Jean Dubuffet domine la vente avec plusieurs pièces issues du cycle de l’Hourloupe : Lice tapisse (de 1 à 1,5 million d’euros) ; Le Moment critique (site avec deux personnages), évalué de 600 000 à 800 000 euros) ou encore Fiston la Filoche (de 400 000 à 600 000 euros). Un épisode fera date et même jurisprudence dans l’histoire de la Régie Renault avec Dubuffet, qui fera un procès au début des années 1980 à l’entreprise et le remportera, pour Salon d’été, une commande passée à l’artiste… et ensuite abandonnée par le commanditaire.
Auteur du fameux losange Renault, utilisé jusqu’en 1992, Victor Vasarely est représenté dans la vente de juin par trois peintures : Tonk (est. 100 000-150 000 euros) ; Re-Na (est. 60 000-80 000 euros) et CTA102 (50 000-70 000 euros). L’art cinétique occupe une place importante avec notamment Grand Amarillo de Jesús-Rafael Soto (est. 180 000-250 000 euros) ou Volume virtuel de Julio Le Parc (est. 50 000-70 000 euros). Enfin, Sam Francis (Sans titre, est. 200 000-300 000 euros) ou Robert Rauschenberg (Sans titre, est. 180 000-250 000 euros) représentent quant à eux l’art américain de l’époque, l’un des déclencheurs de la collection…

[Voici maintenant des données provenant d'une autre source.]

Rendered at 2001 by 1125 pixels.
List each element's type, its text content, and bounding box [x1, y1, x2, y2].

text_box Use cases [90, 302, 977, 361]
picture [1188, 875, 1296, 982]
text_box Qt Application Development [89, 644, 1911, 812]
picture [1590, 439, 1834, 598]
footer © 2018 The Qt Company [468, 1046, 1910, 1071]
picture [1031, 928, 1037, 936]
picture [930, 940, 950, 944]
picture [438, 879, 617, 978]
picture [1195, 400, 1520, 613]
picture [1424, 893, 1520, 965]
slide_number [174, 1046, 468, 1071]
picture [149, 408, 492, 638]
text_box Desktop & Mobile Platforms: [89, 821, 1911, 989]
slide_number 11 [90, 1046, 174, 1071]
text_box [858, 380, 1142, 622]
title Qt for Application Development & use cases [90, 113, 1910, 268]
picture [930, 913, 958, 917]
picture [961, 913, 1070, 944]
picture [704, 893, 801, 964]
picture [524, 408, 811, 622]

La plupart des œuvres ont été commandées ou achetées aux artistes, une fraîcheur que devraient fortement apprécier les enchérisseurs… L’objectif de Renault aujourd’hui est d’héberger la collection au sein d’un nouveau fonds de dotation pour l’art, la culture et le patrimoine… et de se concentrer sur des achats d’œuvres de street art, peut-être plus en phase avec la « rue », lieu de circulation des voitures Renault. Autres temps, autres ambitions.
« Collection Renault, un temps d’avance », le 6 juin à 17h30, Christie’s, 9 avenue Matignon, 75009 Paris, www.christies.com ; Vente en ligne du 30 mai au 7 juin 2024.